§ PROBLEMA A RESOLVER: Reescreva o trecho de "A resolução da" até "grande crise política." do texto sobre a crise política em Israel, trocando "grande crise política" por "profunda crise política".
--- TRECHO DO DOCUMENTO ---
Crise política se instala em Israel e primeiro-ministro é duramente questionadoNa semana passada, o Conselho de Segurança da ONU aprovou um plano de cessar-fogo e a ocupação do Líbano por tropas multinacionais. A atual resolução é diferente da primeira esboçada por EUA, França e Inglaterra, que provocou um enorme repúdio de todo os povos árabes. Dessa vez, o documento foi negociado com o governo libanês e prevê a gradual retirada das tropas israelenses e da milícia do Hizbollah no sul do país. O plano não fala em desarmamento imediato do Hizbollah, mas aponta para o envio de soldados do Líbano e de 15 mil militares, compostos majoritariamente por soldados do imperialismo francês e italiano, que seriam parte de uma tropa de “paz” das Nações Unidas.

A resolução da ONU é claramente favorável ao agressor sionista. Em nenhum momento condena Israel pelos massacres cometidos contra o povo libanês. Seu objetivo é sair em socorro de Israel, que sofreu uma derrota nos campos de batalha no sul do Líbano, não conquistando nenhum dos seus objetivos militares. Israel, agora, passa por uma grande crise política.

Derrota
Um mês depois de invadir o Líbano, sob o pretexto de resgatar os soldados capturados pelo Hizbollah, Israel adota o cessar-fogo sem que nenhum objetivo tinha sido conquistado.

O analista britânico Bruce Anderson, que não é nenhum defensor das lutas dos povos árabes, escreveu em um artigo ao jornal Independent: “Israel perdeu essa guerra. Uma vitória israelense requeria três elementos: a destruição da capacidade militar do Hizbollah, a eliminação de sua estrutura de governo autônomo no sul do Líbano e a chegada de uma poderosa força internacional para garantir que o Hizbollah não possa reconstruir suas posições. Nada disso aconteceu”.

O quinto exército mais poderoso do planeta pretendia realizar uma guerra relâmpago, como foram a Guerra dos Seis Dias e a do Yon Kipur, ocorridas nas décadas de 60 e 70. Nessa época, as forças militares israelenses derrotaram todos os exércitos árabes da região de uma só vez e ainda ampliaram o seu território. Dessa vez, entretanto, enfrentaram uma bem armada e organizada guerrilha, o que surpreendeu os chefes militares israelenses.

Os ataques aéreos de Israel se revelaram ineficazes contra a milícia de resistência e apenas provocaram o massacre de mais de 1.200 libaneses, a maioria civis – sendo 30% deles crianças com menos de 12 anos.
--- REGISTROS APRESENTADOS ---
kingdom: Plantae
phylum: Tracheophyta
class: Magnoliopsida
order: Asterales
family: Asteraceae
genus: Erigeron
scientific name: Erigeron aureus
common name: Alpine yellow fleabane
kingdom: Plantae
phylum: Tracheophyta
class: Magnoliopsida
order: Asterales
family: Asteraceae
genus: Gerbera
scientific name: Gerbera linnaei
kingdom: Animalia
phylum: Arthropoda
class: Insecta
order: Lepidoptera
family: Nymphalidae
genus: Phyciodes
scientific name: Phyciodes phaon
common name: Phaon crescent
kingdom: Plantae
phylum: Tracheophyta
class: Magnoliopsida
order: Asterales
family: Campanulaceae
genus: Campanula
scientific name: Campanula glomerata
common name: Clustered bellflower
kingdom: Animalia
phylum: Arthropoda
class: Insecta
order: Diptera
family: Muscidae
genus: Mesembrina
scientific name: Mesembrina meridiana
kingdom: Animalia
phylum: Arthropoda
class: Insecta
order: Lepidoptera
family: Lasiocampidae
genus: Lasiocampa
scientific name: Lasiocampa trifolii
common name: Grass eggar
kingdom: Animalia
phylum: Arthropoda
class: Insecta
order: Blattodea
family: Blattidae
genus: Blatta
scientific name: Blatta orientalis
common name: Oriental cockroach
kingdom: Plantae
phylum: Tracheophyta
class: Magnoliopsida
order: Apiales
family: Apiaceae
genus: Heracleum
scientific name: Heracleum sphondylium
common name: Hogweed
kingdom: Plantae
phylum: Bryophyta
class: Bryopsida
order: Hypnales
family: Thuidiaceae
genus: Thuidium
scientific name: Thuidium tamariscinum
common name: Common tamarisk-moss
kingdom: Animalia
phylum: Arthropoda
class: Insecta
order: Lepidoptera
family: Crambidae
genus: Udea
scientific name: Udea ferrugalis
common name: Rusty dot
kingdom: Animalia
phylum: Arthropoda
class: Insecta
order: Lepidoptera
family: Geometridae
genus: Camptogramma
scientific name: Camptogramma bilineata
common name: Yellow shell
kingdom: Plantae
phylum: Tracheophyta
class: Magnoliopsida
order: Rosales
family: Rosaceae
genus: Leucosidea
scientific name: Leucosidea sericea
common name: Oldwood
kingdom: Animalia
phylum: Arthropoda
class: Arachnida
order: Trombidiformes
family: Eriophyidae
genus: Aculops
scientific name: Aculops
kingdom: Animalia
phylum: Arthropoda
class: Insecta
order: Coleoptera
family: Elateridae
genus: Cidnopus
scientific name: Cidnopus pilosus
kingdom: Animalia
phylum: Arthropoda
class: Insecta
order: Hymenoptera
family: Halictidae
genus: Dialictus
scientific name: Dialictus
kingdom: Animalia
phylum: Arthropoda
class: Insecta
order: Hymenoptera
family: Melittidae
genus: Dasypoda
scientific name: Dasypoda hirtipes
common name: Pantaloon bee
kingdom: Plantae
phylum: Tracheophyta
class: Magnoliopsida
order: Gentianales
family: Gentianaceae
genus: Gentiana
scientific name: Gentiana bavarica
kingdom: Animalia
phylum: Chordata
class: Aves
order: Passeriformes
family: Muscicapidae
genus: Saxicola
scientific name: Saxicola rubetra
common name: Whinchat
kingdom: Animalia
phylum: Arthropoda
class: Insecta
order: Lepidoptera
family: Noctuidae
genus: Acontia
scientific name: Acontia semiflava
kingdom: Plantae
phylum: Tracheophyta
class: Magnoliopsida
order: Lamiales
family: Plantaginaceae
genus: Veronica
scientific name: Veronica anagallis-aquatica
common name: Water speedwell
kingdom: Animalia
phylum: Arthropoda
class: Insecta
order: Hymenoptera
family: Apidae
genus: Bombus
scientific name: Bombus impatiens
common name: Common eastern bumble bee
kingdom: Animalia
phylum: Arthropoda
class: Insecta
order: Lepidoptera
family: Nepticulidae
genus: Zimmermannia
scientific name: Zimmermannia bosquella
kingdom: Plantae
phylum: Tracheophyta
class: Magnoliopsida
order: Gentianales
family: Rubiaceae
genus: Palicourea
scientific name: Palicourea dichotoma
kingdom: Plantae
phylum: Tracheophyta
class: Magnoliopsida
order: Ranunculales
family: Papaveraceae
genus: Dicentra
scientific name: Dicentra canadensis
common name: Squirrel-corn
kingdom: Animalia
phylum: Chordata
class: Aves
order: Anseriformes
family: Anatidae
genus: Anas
---
§ RESULTADO DO EXERCÍCIO:
A resolução da ONU é claramente favorável ao agressor sionista. Em nenhum momento condena Israel pelos massacres cometidos contra o povo libanês. Seu objetivo é sair em socorro de Israel, que sofreu uma derrota nos campos de batalha no sul do Líbano, não conquistando nenhum dos seus objetivos militares. Israel, agora, passa por uma profunda crise política.